Getting Started
The Getting Started section is still a work in progress, and certain concepts have not been fully explained yet. We are in the process of adding them and they will be included shortly. As a result, please keep this in mind while reading this section.
The purpose of this guide is to illustrate some of the main features that CLS-Luigi provides. It assumes a very basic knowledge of python. Please refer to our installation instructions for installing CLS-Luigi.
Getting Started with pure Luigi
As CLS-Luigi leverages the capabilities provided by Luigi , it becomes essential to provide a brief introduction to Luigi itself, ensuring a solid foundation for understanding CLS-Luigi’s functionalities.

#### [EXERCISE OBJECTIVE]
Rewrite the paragraph of the CLS-Luigi guide above that begins "The purpose of this guide" as a short bulleted list that keeps its main facts.

#### [SOURCE MATERIAL]
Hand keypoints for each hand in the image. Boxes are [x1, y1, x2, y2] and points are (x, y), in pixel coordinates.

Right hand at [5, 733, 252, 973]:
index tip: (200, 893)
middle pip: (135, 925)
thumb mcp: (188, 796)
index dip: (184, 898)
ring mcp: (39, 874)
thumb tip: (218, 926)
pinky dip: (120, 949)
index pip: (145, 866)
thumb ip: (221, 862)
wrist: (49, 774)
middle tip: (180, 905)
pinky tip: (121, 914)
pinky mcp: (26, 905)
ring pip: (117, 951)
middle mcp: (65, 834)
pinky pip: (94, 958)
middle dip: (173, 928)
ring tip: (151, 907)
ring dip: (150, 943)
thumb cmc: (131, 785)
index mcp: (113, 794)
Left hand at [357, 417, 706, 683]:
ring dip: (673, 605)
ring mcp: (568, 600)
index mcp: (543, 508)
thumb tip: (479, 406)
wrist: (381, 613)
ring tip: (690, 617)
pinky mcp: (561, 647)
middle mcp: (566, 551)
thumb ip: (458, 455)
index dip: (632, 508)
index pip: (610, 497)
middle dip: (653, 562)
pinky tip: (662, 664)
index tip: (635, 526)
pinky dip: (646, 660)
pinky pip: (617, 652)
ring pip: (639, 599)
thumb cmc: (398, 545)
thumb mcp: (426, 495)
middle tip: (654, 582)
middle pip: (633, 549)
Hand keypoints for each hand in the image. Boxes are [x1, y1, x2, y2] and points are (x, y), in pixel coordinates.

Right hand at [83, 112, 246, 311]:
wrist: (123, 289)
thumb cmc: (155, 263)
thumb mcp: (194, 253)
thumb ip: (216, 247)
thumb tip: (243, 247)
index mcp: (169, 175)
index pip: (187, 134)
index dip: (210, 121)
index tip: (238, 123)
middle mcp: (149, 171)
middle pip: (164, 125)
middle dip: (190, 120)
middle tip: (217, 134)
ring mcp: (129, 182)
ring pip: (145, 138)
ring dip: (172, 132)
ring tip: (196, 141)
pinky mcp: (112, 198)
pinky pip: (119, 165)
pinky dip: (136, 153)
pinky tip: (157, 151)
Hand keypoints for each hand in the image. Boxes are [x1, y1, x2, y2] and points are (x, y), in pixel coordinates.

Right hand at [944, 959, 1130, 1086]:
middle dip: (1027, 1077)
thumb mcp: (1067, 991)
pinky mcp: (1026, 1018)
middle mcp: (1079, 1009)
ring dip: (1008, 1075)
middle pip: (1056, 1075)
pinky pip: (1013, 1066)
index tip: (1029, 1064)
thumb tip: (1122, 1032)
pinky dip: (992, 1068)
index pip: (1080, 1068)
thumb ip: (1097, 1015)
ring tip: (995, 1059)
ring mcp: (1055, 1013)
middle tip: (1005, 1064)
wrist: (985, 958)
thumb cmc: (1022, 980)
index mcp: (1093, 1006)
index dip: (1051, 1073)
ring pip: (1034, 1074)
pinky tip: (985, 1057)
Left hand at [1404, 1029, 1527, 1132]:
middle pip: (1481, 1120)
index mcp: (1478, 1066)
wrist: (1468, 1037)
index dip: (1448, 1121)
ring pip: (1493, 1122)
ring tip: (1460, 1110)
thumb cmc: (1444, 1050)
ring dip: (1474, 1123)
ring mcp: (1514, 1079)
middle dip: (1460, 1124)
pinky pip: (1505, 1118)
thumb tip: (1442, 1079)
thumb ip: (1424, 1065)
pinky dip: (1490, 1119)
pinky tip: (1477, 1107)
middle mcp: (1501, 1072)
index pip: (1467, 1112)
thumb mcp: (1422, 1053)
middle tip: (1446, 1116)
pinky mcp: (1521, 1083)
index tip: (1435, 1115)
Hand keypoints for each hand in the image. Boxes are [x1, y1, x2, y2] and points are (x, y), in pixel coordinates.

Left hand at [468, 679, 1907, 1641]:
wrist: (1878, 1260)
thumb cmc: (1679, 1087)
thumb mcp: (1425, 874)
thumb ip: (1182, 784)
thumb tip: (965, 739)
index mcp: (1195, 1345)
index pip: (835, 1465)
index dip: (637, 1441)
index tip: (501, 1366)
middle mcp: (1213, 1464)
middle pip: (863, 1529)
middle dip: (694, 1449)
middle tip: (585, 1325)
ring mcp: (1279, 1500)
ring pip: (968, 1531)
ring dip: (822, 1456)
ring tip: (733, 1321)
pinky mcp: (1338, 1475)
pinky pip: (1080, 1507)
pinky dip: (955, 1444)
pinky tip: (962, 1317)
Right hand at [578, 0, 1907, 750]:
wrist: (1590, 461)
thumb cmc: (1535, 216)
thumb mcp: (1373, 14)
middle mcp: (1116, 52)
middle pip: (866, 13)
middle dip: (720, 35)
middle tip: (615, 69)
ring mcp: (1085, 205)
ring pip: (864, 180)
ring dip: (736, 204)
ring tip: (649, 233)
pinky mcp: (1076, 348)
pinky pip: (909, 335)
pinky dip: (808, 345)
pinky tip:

#### [COMPLETED EXERCISE]
- Purpose: to show some of the main features of CLS-Luigi.
- Assumed background: very basic Python knowledge.
- Installation: see the installation instructions for CLS-Luigi.